> [Items from a dataset]:
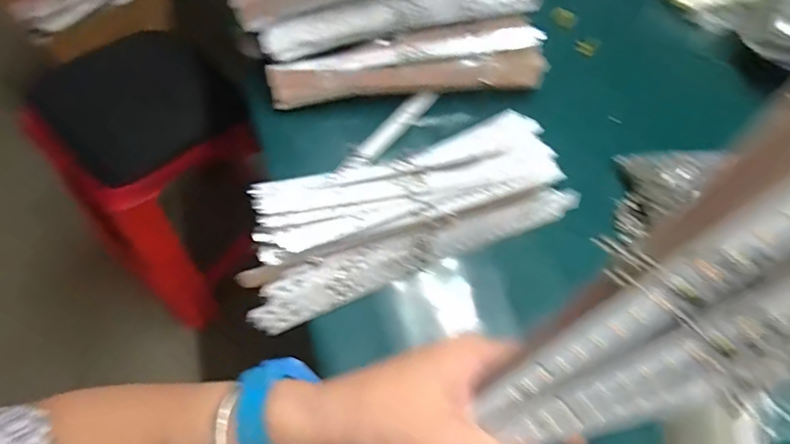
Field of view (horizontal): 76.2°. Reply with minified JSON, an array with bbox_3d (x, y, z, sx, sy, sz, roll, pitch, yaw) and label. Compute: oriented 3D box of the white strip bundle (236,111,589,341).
[{"bbox_3d":[0.020,-0.019,0.454,0.331,0.069,0.127,-26,61,-15],"label":"white strip bundle"}]

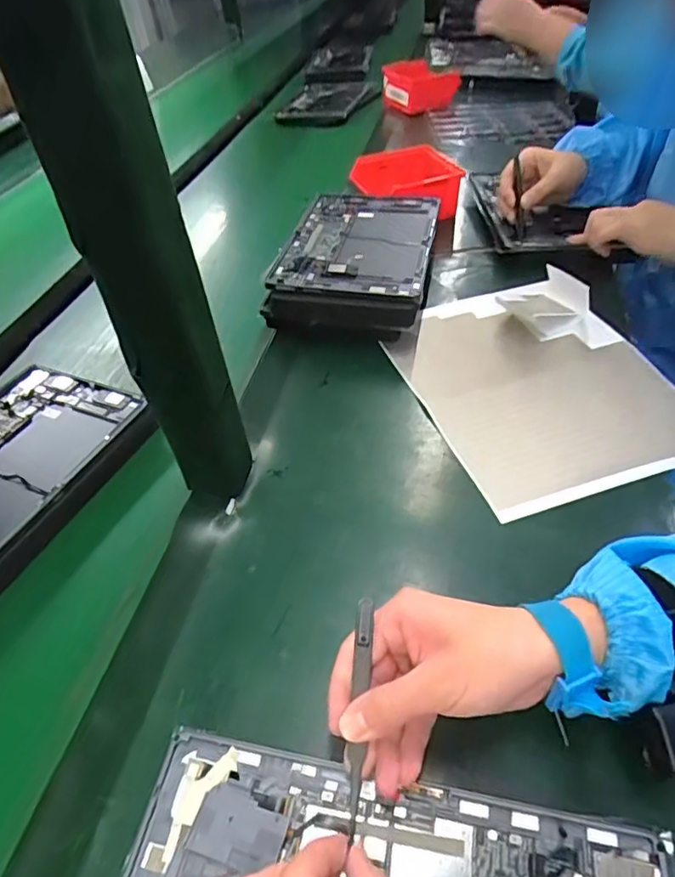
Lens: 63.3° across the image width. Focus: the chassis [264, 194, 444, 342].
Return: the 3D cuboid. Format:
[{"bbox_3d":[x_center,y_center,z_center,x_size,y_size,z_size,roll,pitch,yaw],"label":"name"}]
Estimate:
[{"bbox_3d":[0.028,-0.212,0.662,0.168,0.065,0.264,5,46,12],"label":"chassis"}]

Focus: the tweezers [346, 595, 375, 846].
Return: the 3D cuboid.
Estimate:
[{"bbox_3d":[0.011,0.142,0.288,0.009,0.009,0.113,2,64,5],"label":"tweezers"}]

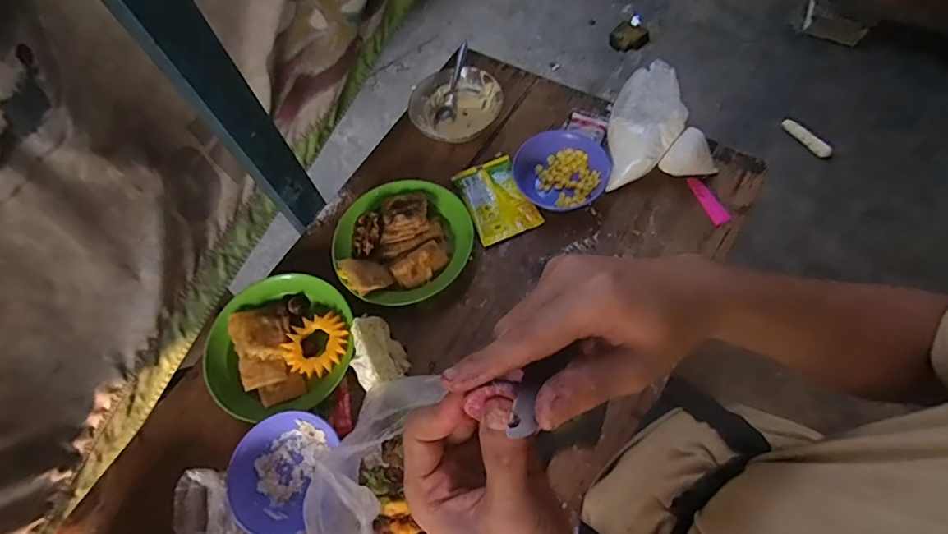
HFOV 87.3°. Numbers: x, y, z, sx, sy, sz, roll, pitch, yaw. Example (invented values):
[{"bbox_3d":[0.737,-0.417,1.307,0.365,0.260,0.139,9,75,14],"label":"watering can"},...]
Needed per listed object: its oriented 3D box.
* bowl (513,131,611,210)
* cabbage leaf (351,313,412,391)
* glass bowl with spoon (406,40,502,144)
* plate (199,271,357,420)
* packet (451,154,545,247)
[{"bbox_3d":[0.140,-0.158,0.806,0.149,0.045,0.126,19,70,10],"label":"bowl"},{"bbox_3d":[-0.138,0.117,0.685,0.068,0.055,0.095,-32,70,-9],"label":"cabbage leaf"},{"bbox_3d":[-0.036,-0.291,0.896,0.159,0.056,0.179,-32,70,-9],"label":"glass bowl with spoon"},{"bbox_3d":[-0.275,0.110,0.710,0.206,0.030,0.193,-1,68,3],"label":"plate"},{"bbox_3d":[0.036,-0.113,0.811,0.101,0.013,0.154,-18,60,-11],"label":"packet"}]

> [What you are asked to do]: Repeat the data in full, exactly as it stands, but drop every picture.

> [Written answer]:
Field of view (horizontal): 76.2°. Reply with minified JSON, an array with bbox_3d (x, y, z, sx, sy, sz, roll, pitch, yaw) and label. Compute: oriented 3D box of the white strip bundle (236,111,589,341).
[{"bbox_3d":[0.020,-0.019,0.454,0.331,0.069,0.127,-26,61,-15],"label":"white strip bundle"}]

Lens: 63.3° across the image width. Focus: the chassis [264, 194, 444, 342].
Return: the 3D cuboid. Format:
[{"bbox_3d":[x_center,y_center,z_center,x_size,y_size,z_size,roll,pitch,yaw],"label":"name"}]
Estimate:
[{"bbox_3d":[0.028,-0.212,0.662,0.168,0.065,0.264,5,46,12],"label":"chassis"}]

Focus: the tweezers [346, 595, 375, 846].
Return: the 3D cuboid.
Estimate:
[{"bbox_3d":[0.011,0.142,0.288,0.009,0.009,0.113,2,64,5],"label":"tweezers"}]

HFOV 87.3°. Numbers: x, y, z, sx, sy, sz, roll, pitch, yaw. Example (invented values):
[{"bbox_3d":[0.737,-0.417,1.307,0.365,0.260,0.139,9,75,14],"label":"watering can"},...]
Needed per listed object: its oriented 3D box.
* bowl (513,131,611,210)
* cabbage leaf (351,313,412,391)
* glass bowl with spoon (406,40,502,144)
* plate (199,271,357,420)
* packet (451,154,545,247)
[{"bbox_3d":[0.140,-0.158,0.806,0.149,0.045,0.126,19,70,10],"label":"bowl"},{"bbox_3d":[-0.138,0.117,0.685,0.068,0.055,0.095,-32,70,-9],"label":"cabbage leaf"},{"bbox_3d":[-0.036,-0.291,0.896,0.159,0.056,0.179,-32,70,-9],"label":"glass bowl with spoon"},{"bbox_3d":[-0.275,0.110,0.710,0.206,0.030,0.193,-1,68,3],"label":"plate"},{"bbox_3d":[0.036,-0.113,0.811,0.101,0.013,0.154,-18,60,-11],"label":"packet"}]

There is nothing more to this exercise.